Re: [PATCH 1/4] softirq: implement IRQ flood detection mechanism

Thomas Gleixner <tglx@xxxxxxxxxxxxx> · Tue, 3 Sep 2019 10:09:57 +0200 (CEST)

On Tue, 3 Sep 2019, Ming Lei wrote:
> Scheduler can do nothing if the CPU is taken completely by handling
> interrupt & softirq, so seems not a scheduler problem, IMO.

Well, but thinking more about it, the solution you are proposing is more a
bandaid than anything else.

If you look at the networking NAPI mechanism. It handles that situation
gracefully by:

  - Disabling the interrupt at the device level

  - Polling the device in softirq context until empty and then reenabling
    interrupts

  - In case the softirq handles more packets than a defined budget it
    forces the softirq into the softirqd thread context which also
    allows rescheduling once the budget is completed.

With your adhoc workaround you handle one specific case. But it does not
work at all when an overload situation occurs in a case where the queues
are truly per cpu simply.
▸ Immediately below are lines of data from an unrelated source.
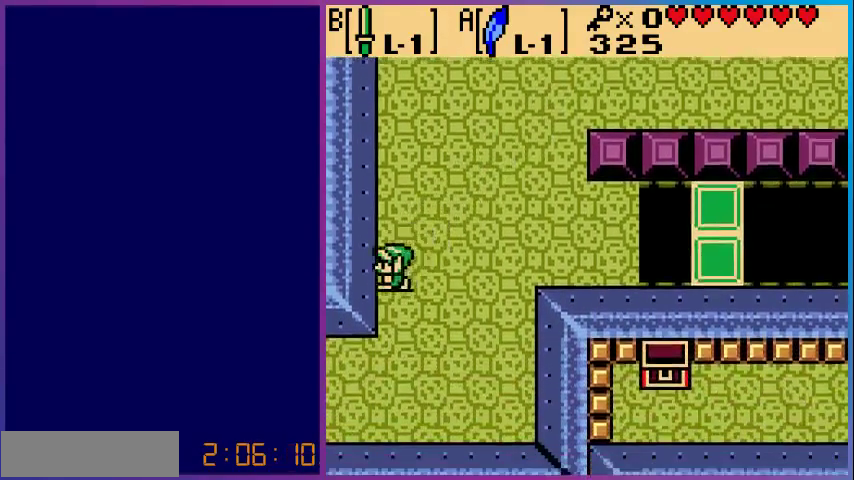
{"buttons": ["DPAD_LEFT"], "events": [[467, "DPAD_DOWN", "up"]]}
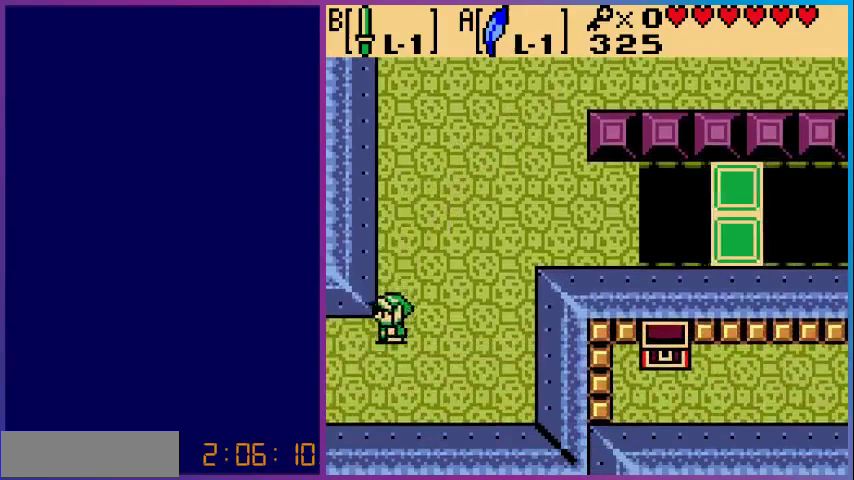
{"buttons": ["DPAD_LEFT"], "events": []}
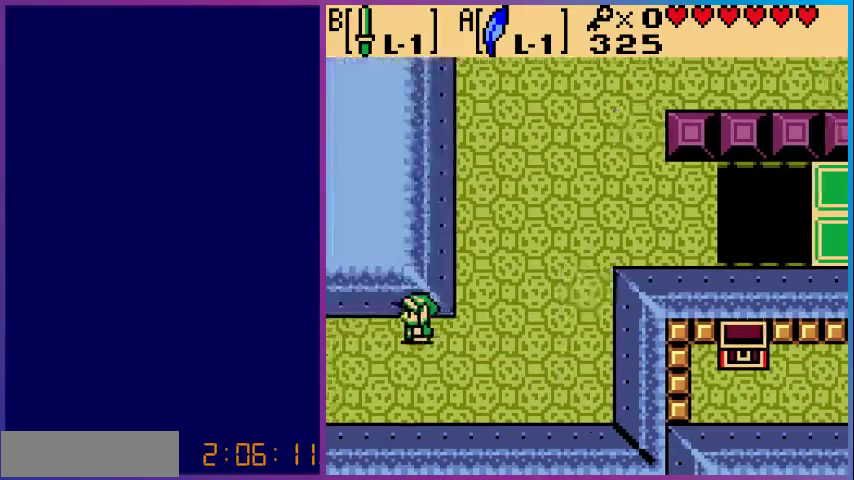
{"buttons": ["DPAD_LEFT"], "events": [[33, "DPAD_LEFT", "up"], [400, "DPAD_LEFT", "down"]]}
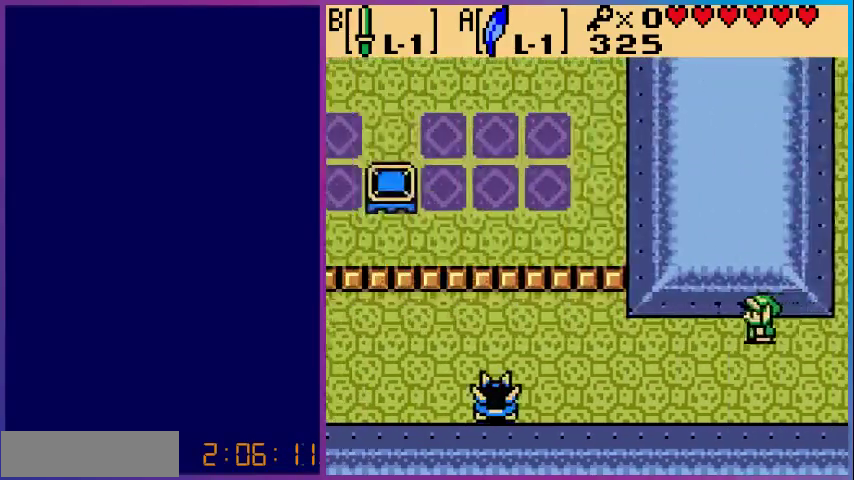
{"buttons": ["DPAD_LEFT"], "events": []}
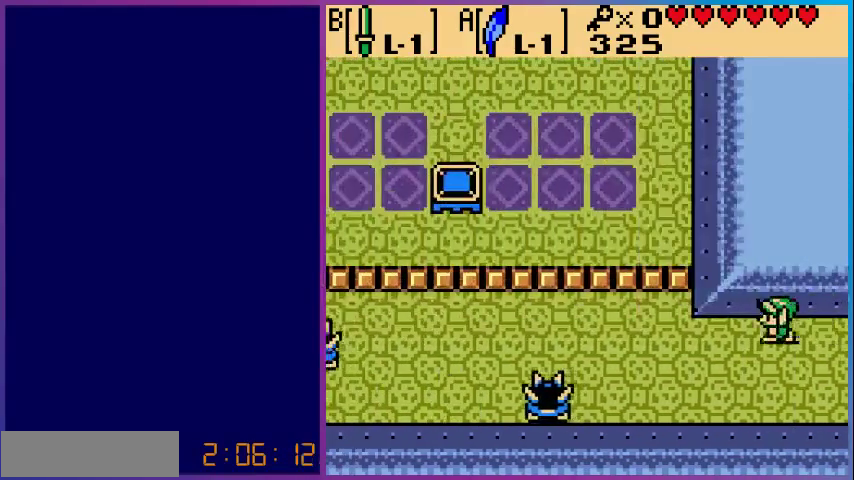
{"buttons": ["DPAD_LEFT"], "events": []}
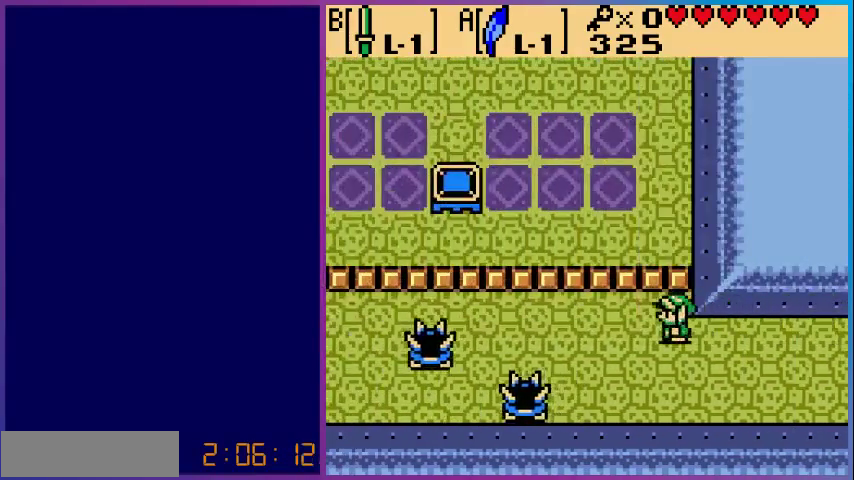
{"buttons": ["A", "DPAD_LEFT"], "events": [[33, "DPAD_UP", "down"], [233, "DPAD_UP", "up"], [400, "A", "down"]]}
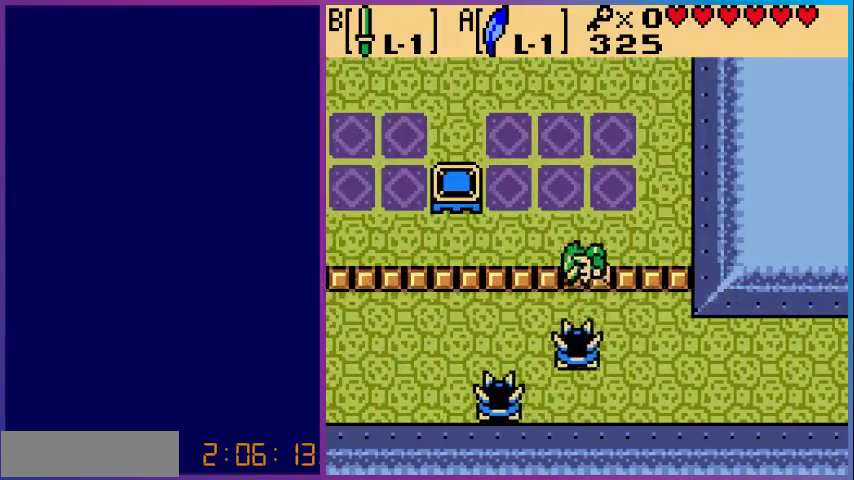
{"buttons": ["DPAD_LEFT"], "events": [[167, "A", "up"]]}
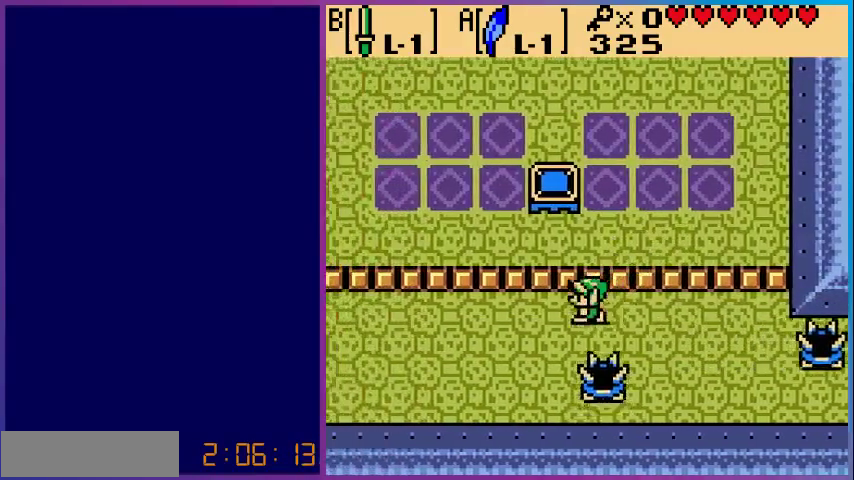
{"buttons": ["DPAD_LEFT"], "events": [[33, "A", "down"], [300, "A", "up"]]}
Because then the interrupt and the thread
affinity are the same and single CPU targets and you replace the interrupt
with a threaded handler which runs by default with RT priority.

So instead of hacking something half baken into the hard/softirq code, why
can't block do a budget limitation and once that is reached switch to
something NAPI like as a general solution?

Thanks,

	tglx